### Prompt 1
In the ProofWiki page on lower and upper sums, what kind of function is $f$ stated to be?
### Prompt 2
Write out the ProofWiki page on lower and upper sums between "Let $f$ be a" and "finite subdivision $P$.", inclusive, switching "bounded" to "continuous".

Supremum of Lower Sums Never Greater than Upper Sum

From ProofWiki
Jump to navigation Jump to search


Let $\left[{a \,.\,.\, b}\right]$ be a closed real interval .

Let $f$ be a bounded real function defined on $\left[{a \,.\,.\, b}\right]$.

Let $S$ be a finite subdivision of $\left[{a \,.\,.\, b}\right]$.

Let $U \left({S}\right)$ be the upper sum of $f$ on $\left[{a \,.\,.\, b}\right]$ with respect to $S$.

Let $L \left({P}\right)$ be the lower sum of $f$ on $\left[{a \,.\,.\, b}\right]$ with respect to a finite subdivision $P$.


$\sup_P L \left({P}\right) \le U \left({S}\right)$


Upper Sum Never Smaller than Lower Sum for any Pair of Subdivisions gives that $U \left({S}\right)$ is an upper bound for the real set {$L \left({P}\right)$: $P$ is a finite subdivision of $\left[{a \,.\,.\, b}\right]$}.

Since $\sup_P L \left({P}\right)$ is the least upper bound of the same set, we find:

$\sup_P L \left({P}\right) \le U \left({S}\right)$

### Information provided
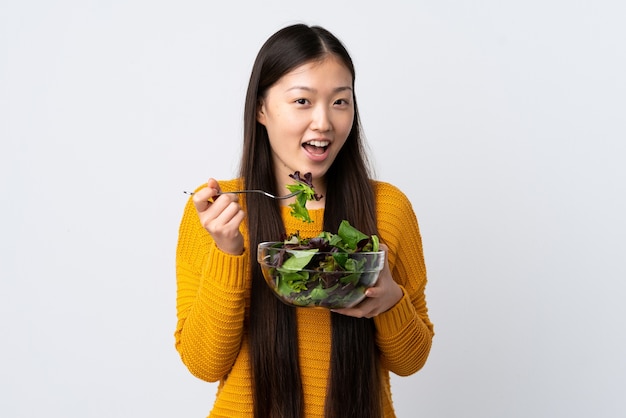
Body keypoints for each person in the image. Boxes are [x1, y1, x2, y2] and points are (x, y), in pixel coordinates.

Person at [175, 23, 434, 418]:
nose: (324, 122)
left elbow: (411, 361)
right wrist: (229, 252)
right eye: (302, 101)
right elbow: (203, 364)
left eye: (340, 102)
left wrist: (390, 299)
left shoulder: (388, 208)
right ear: (261, 108)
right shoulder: (219, 214)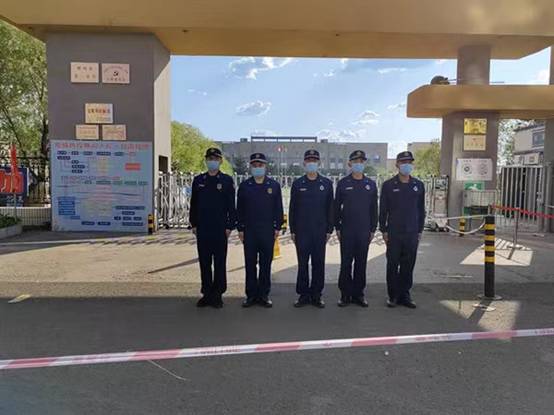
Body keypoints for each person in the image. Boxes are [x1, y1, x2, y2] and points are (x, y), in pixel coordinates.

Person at [189, 148, 236, 308]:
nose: (212, 161)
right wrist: (194, 224)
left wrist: (230, 226)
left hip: (220, 228)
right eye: (210, 158)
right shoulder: (198, 180)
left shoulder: (227, 180)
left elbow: (231, 206)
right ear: (206, 160)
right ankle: (206, 293)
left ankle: (218, 294)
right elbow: (193, 204)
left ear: (220, 161)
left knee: (220, 262)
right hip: (203, 228)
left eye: (215, 158)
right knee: (204, 262)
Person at [379, 151, 426, 309]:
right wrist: (383, 230)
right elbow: (383, 210)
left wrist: (420, 230)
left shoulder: (418, 185)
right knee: (392, 265)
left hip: (412, 232)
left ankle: (405, 295)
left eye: (409, 162)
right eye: (403, 162)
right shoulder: (388, 185)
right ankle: (393, 296)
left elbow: (421, 210)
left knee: (408, 265)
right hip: (394, 232)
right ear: (397, 164)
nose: (407, 165)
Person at [237, 153, 284, 308]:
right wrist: (240, 228)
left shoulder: (273, 185)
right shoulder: (245, 186)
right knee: (250, 264)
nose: (258, 167)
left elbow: (278, 208)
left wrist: (278, 227)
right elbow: (240, 209)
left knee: (265, 264)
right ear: (251, 167)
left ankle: (264, 295)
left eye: (260, 165)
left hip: (267, 231)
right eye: (255, 165)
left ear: (265, 166)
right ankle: (251, 295)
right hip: (249, 231)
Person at [289, 149, 334, 308]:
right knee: (302, 264)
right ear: (304, 163)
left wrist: (329, 229)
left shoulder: (326, 184)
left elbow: (330, 208)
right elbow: (292, 209)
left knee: (318, 263)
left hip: (320, 231)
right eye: (309, 160)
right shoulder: (298, 184)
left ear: (319, 163)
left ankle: (316, 295)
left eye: (314, 160)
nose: (311, 163)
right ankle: (303, 295)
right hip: (302, 231)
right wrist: (292, 230)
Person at [334, 150, 378, 307]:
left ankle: (359, 294)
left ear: (364, 163)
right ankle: (345, 294)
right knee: (346, 263)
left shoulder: (370, 184)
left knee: (361, 263)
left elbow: (374, 209)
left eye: (361, 161)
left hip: (364, 231)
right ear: (349, 164)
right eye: (355, 161)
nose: (358, 164)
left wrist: (373, 229)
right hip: (347, 230)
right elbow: (336, 207)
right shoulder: (343, 183)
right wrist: (337, 227)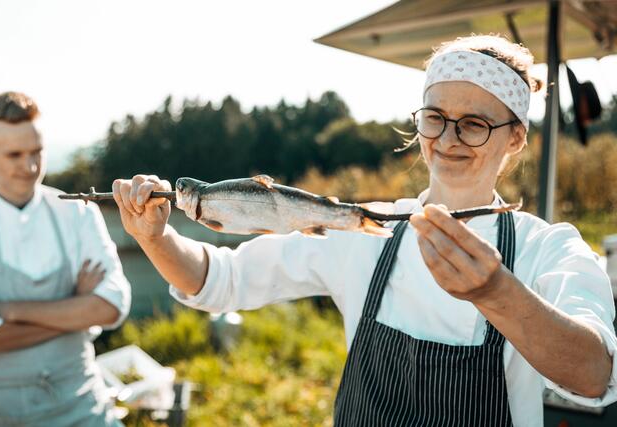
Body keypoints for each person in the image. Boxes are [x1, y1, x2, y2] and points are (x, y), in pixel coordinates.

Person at [112, 35, 617, 426]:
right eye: (435, 118)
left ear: (516, 138)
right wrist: (155, 238)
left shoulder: (547, 248)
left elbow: (594, 377)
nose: (448, 138)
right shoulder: (360, 227)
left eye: (474, 124)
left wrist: (498, 294)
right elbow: (220, 278)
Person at [0, 92, 131, 426]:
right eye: (14, 155)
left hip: (84, 405)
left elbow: (112, 306)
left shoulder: (77, 212)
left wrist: (12, 310)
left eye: (37, 152)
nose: (30, 167)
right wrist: (75, 310)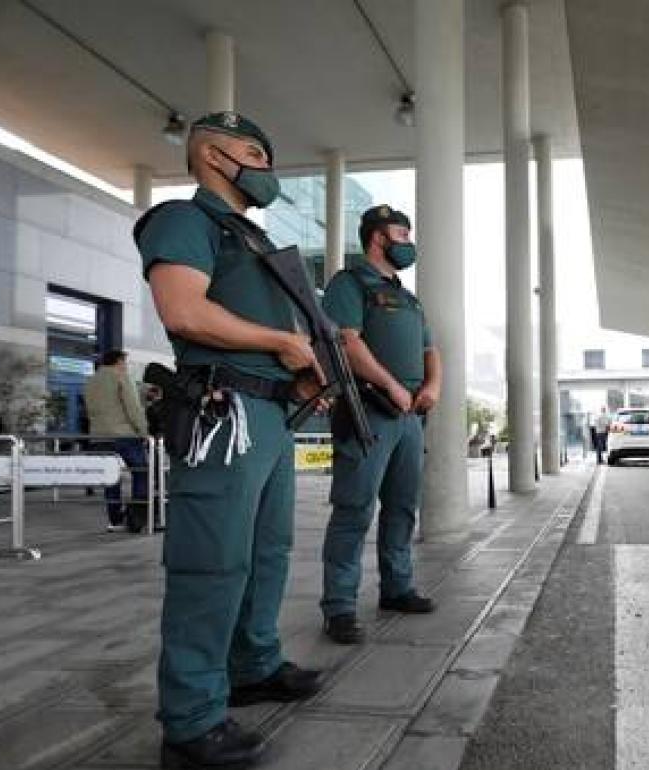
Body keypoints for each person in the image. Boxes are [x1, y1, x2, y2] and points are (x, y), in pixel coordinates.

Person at [135, 111, 324, 769]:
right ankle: (190, 721)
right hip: (226, 412)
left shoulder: (250, 239)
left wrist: (297, 376)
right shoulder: (185, 221)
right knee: (210, 560)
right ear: (213, 155)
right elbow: (184, 310)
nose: (266, 168)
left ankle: (253, 663)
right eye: (254, 153)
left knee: (267, 551)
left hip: (269, 411)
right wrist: (280, 343)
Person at [320, 203, 440, 645]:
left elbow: (432, 348)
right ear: (378, 238)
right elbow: (346, 342)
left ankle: (397, 587)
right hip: (367, 409)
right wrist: (390, 385)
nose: (409, 243)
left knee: (403, 507)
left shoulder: (408, 297)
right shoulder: (349, 284)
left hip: (409, 416)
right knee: (354, 510)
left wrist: (434, 385)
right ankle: (339, 607)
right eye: (402, 235)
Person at [83, 350, 150, 532]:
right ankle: (137, 518)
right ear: (119, 361)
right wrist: (143, 432)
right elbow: (133, 408)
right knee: (142, 471)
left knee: (111, 478)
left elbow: (89, 411)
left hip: (98, 437)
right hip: (124, 435)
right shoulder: (120, 376)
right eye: (125, 362)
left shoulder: (90, 381)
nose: (126, 366)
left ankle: (115, 520)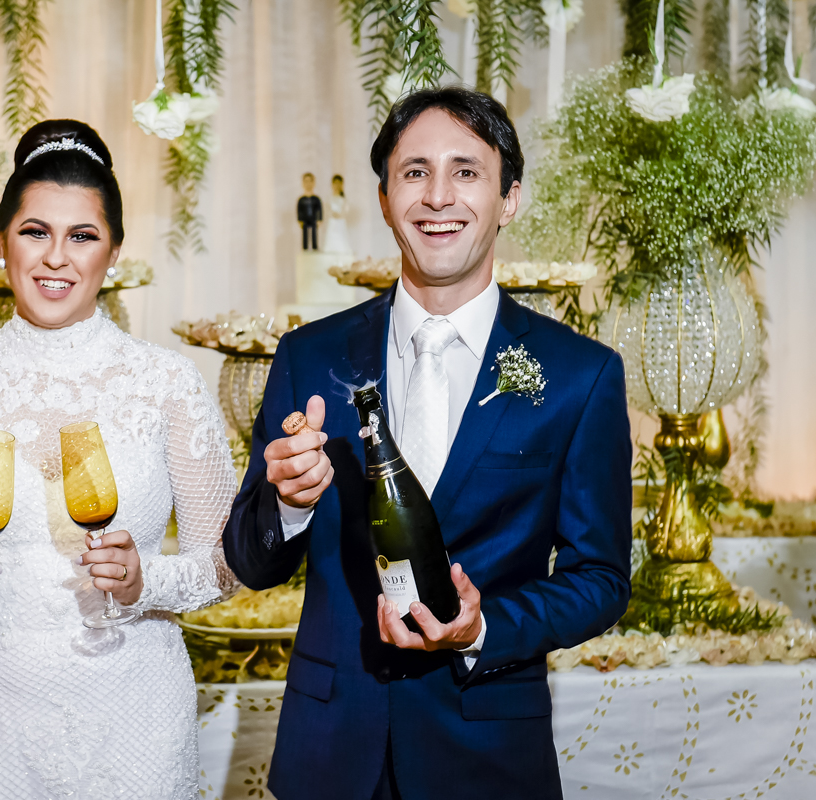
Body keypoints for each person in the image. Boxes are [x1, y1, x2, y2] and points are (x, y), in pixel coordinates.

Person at [223, 87, 632, 799]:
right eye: (414, 172)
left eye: (466, 171)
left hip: (489, 753)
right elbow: (249, 563)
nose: (438, 196)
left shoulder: (580, 375)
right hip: (331, 756)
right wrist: (286, 505)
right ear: (384, 198)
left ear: (509, 199)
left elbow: (600, 579)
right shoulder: (308, 357)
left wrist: (481, 628)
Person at [0, 119, 238, 800]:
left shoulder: (167, 382)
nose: (56, 258)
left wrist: (142, 583)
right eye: (35, 232)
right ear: (3, 242)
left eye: (83, 236)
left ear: (115, 253)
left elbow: (227, 562)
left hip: (135, 712)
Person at [322, 174, 352, 255]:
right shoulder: (329, 198)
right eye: (335, 183)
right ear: (332, 184)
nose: (337, 185)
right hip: (332, 223)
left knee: (341, 239)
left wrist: (340, 215)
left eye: (339, 183)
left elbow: (346, 210)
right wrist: (332, 214)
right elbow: (326, 209)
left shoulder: (343, 199)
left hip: (341, 222)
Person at [297, 172, 323, 250]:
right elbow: (299, 210)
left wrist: (319, 219)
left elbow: (319, 209)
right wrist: (300, 219)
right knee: (305, 233)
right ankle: (305, 247)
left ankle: (315, 246)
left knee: (314, 233)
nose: (308, 184)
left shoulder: (316, 199)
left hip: (313, 219)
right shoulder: (301, 199)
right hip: (305, 220)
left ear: (313, 183)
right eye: (306, 181)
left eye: (310, 181)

### Output 1
A bounded real function defined on the closed interval $\left[{a \,.\,.\, b}\right]$.

### Output 2
Let $f$ be a continuous real function defined on $\left[{a \,.\,.\, b}\right]$.

Let $S$ be a finite subdivision of $\left[{a \,.\,.\, b}\right]$.

Let $U \left({S}\right)$ be the upper sum of $f$ on $\left[{a \,.\,.\, b}\right]$ with respect to $S$.

Let $L \left({P}\right)$ be the lower sum of $f$ on $\left[{a \,.\,.\, b}\right]$ with respect to a finite subdivision $P$.